Based on the aforementioned analysis, there is no monotonic variation of efficiency droop when the InGaN well layer thickness increases for greenMQWLED. When the well layer is very thin, with increasing well thickness, the efficiency droop becomes more severe due to the enhanced polarization effect. As the thickness increases further, more severe electron leakage may occur at high currents due to the much stronger polarization effect. However, since the enhanced non-radiative SRH process, induced by both lattice relaxation and weak localization effect, can suppress the radiative recombination in InGaN QW at a relatively wide current range, the influence of electron leakage at high currents on the radiative recombination, i.e., light emission, becomes less significant.^[24] In other words, the SRH non-radiative recombination is still stronger than the radiative recombination even beyond the point where the electron-leakage mechanism becomes dominant at relative high currents and the radiative recombination may never become the dominant recombination mechanism, resulting in the lower peak efficiency and the absence of a significant efficiency droop for LED W9. Since the absolute luminescence efficiency of LED W9 diminishes seriously, it cannot meet the requirement of the practical LED applications. On the other hand, the reduction of polarization effect can benefit both the enhancement of luminescence efficiency and the alleviation of efficiency droop, which thus may be regarded as a practical consideration for designing high-brightness light emitting devices.

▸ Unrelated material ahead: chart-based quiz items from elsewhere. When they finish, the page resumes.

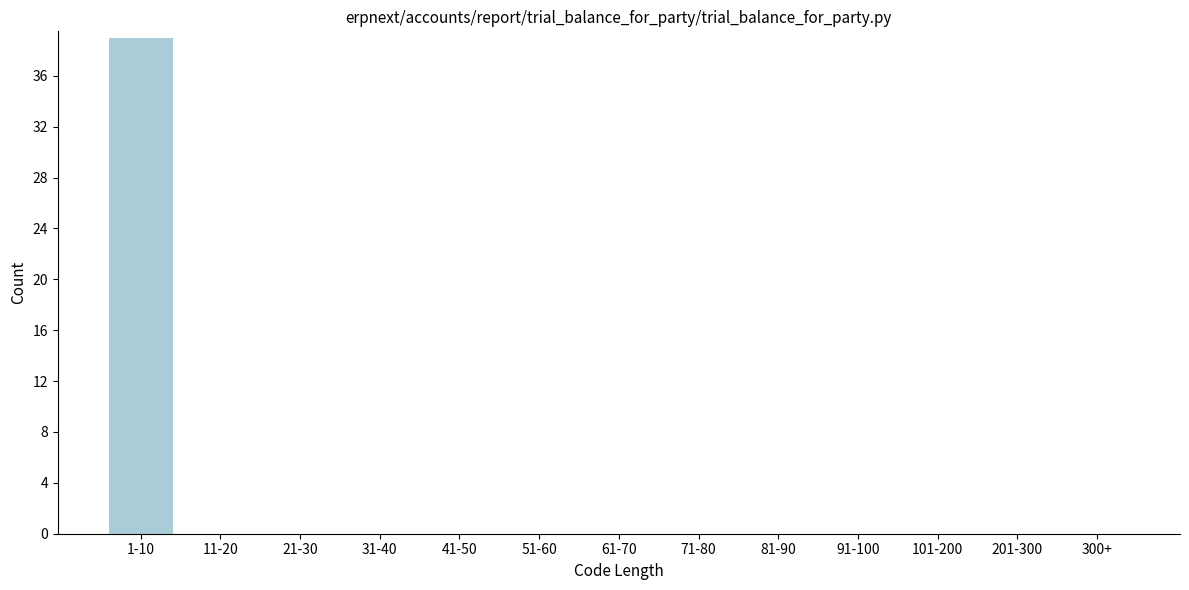

Reading left to right, list all the values displayed in this chart.

1-10=39	11-20=0	21-30=0	31-40=0	41-50=0	51-60=0	61-70=0	71-80=0	81-90=0	91-100=0	101-200=0	201-300=0	300+=0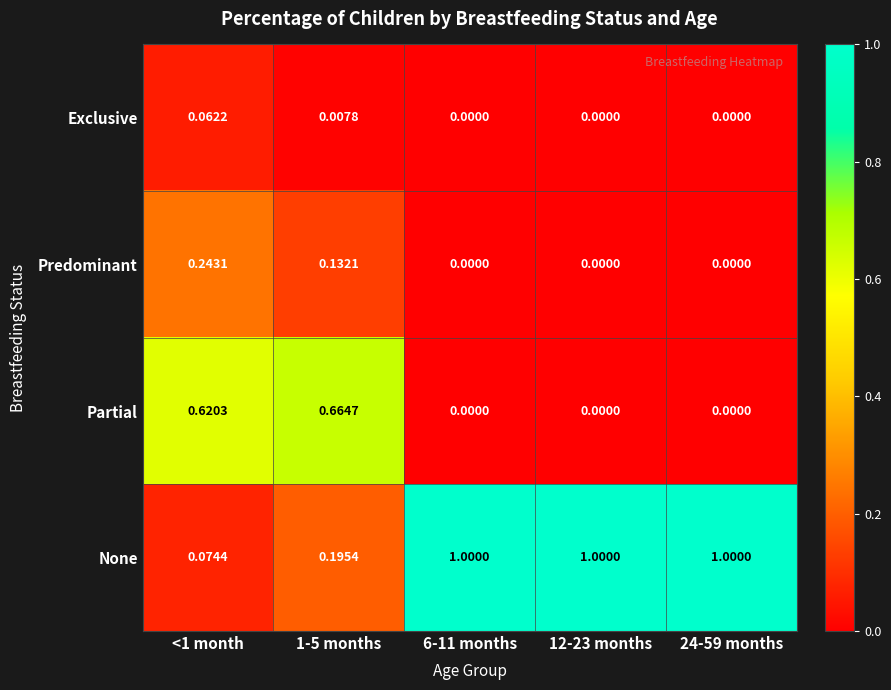

Rank the series at 1-5 months from lowest to highest value.

Exclusive, Predominant, None, Partial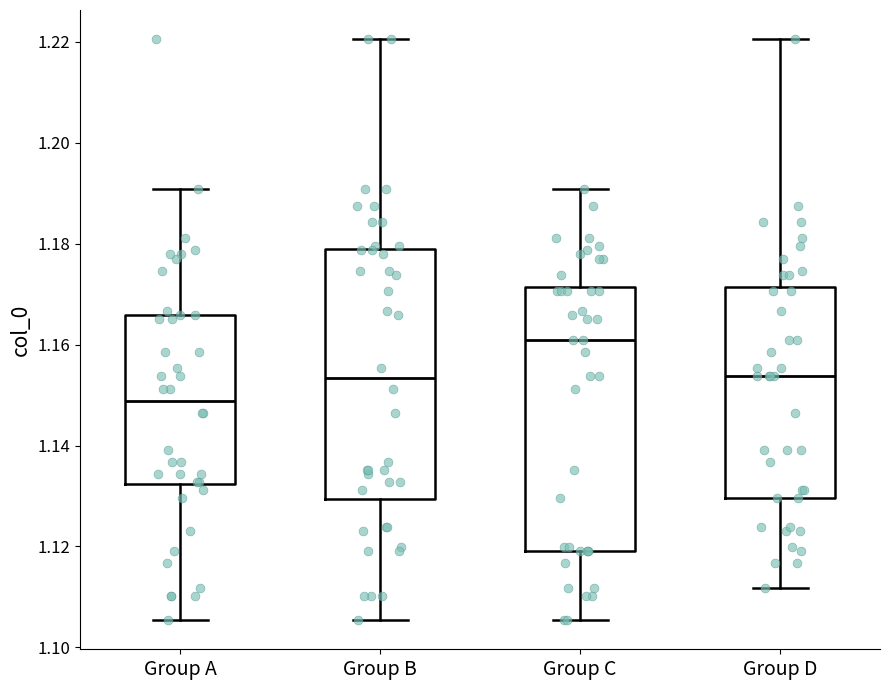

Reading left to right, transcribe this box plot: for each box, give where its median line is, the range the box spans, and where its two whiskers end, as read against the y-axis. The values are not printed on the chart, so give them approximately, as read against the axis.

Group A: median 1.148, box 1.132 to 1.166, whiskers 1.106 to 1.190
Group B: median 1.154, box 1.130 to 1.178, whiskers 1.106 to 1.220
Group C: median 1.160, box 1.120 to 1.172, whiskers 1.106 to 1.190
Group D: median 1.154, box 1.130 to 1.172, whiskers 1.112 to 1.220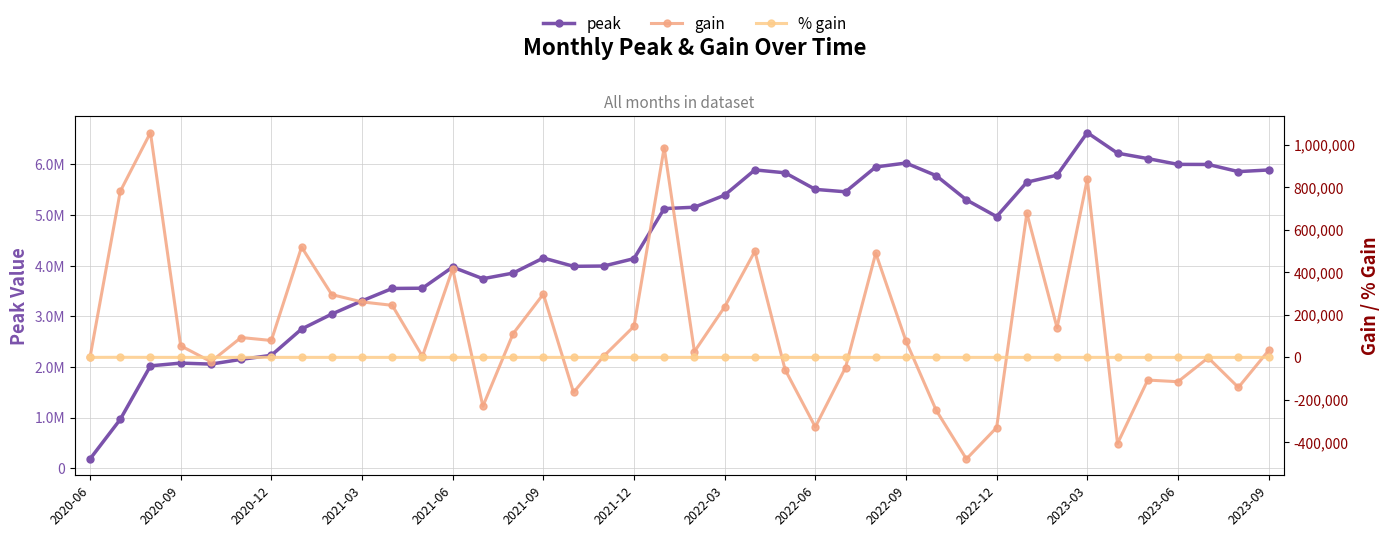

Rank the series by their maximum value, from highest to lowest.

peak, gain, % gain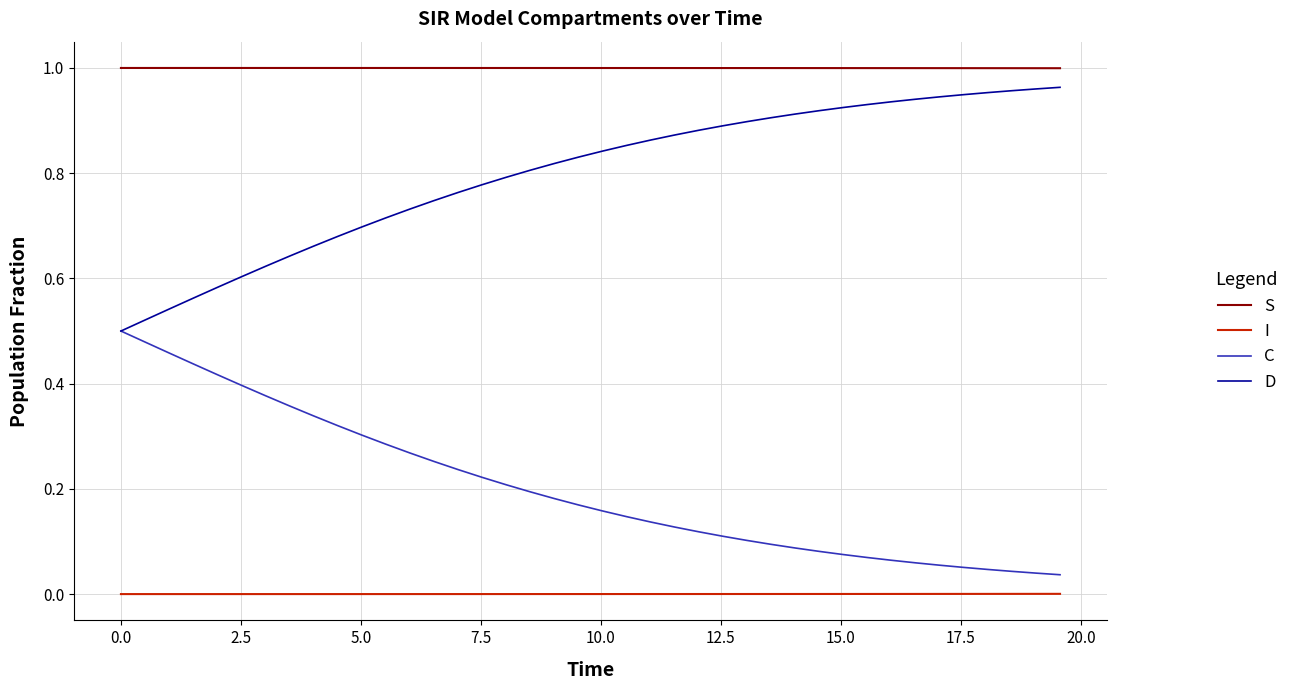

True or false: S and D cross at least once.

False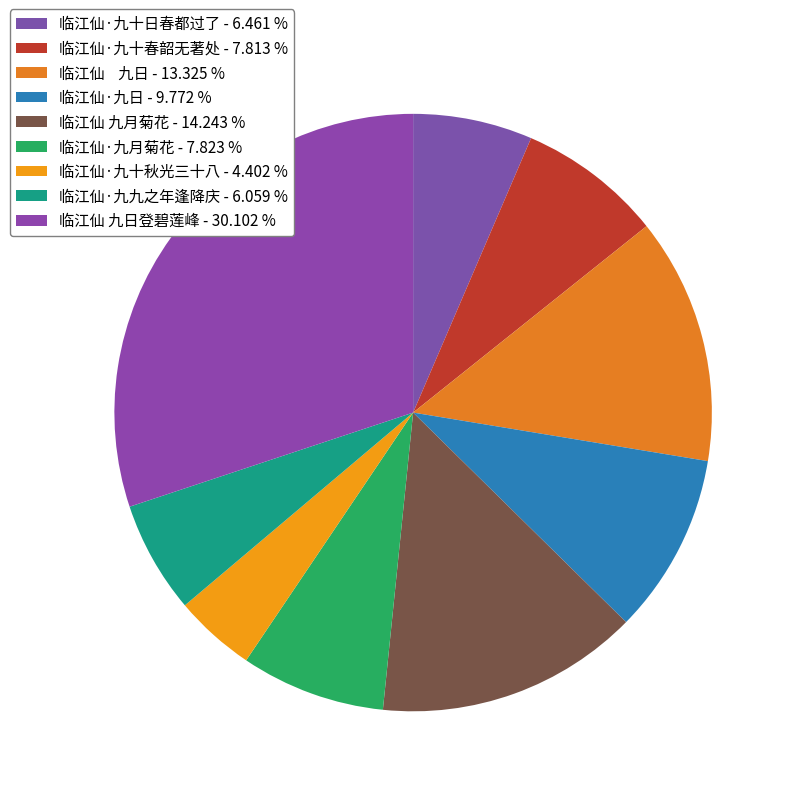

What is the largest slice in the pie chart?

临江仙 九日登碧莲峰 - 30.102 %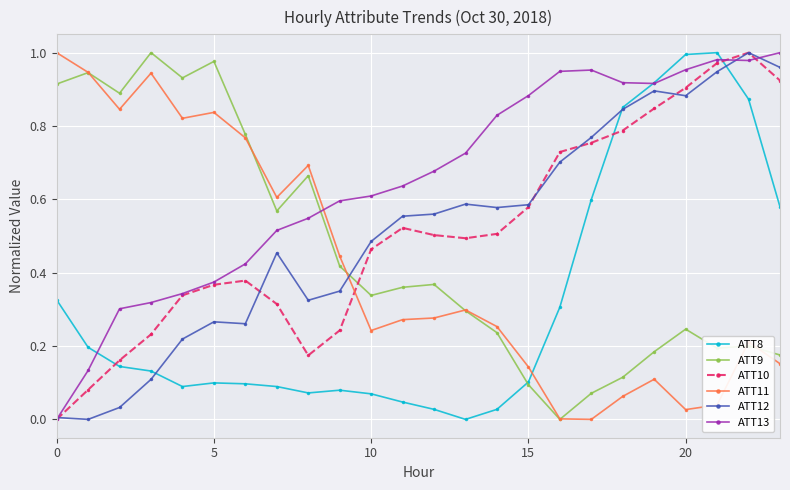

Which series has the largest total across all categories?

ATT13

In this work, the droop behaviors of InGaN/GaN MQW green LEDs with varying QW thickness are investigated. It is found that several physical factors may influence the efficiency droop jointly. For the MQW structures with moderate well layer thickness like LED W8, the efficiency droop behaviors are severe due to both strong delocalization and polarization effects. The decrease of InGaN well layer thickness can slightly mitigate the droop behavior by reducing the polarization effect. For the MQW LED like W9 with quite thick InGaN well layer, the droop behavior is alleviated remarkably, which can be ascribed to the increased non-radiative recombination centers induced by the strain relaxation and the weak delocalization effect in the thick-well MQW LED.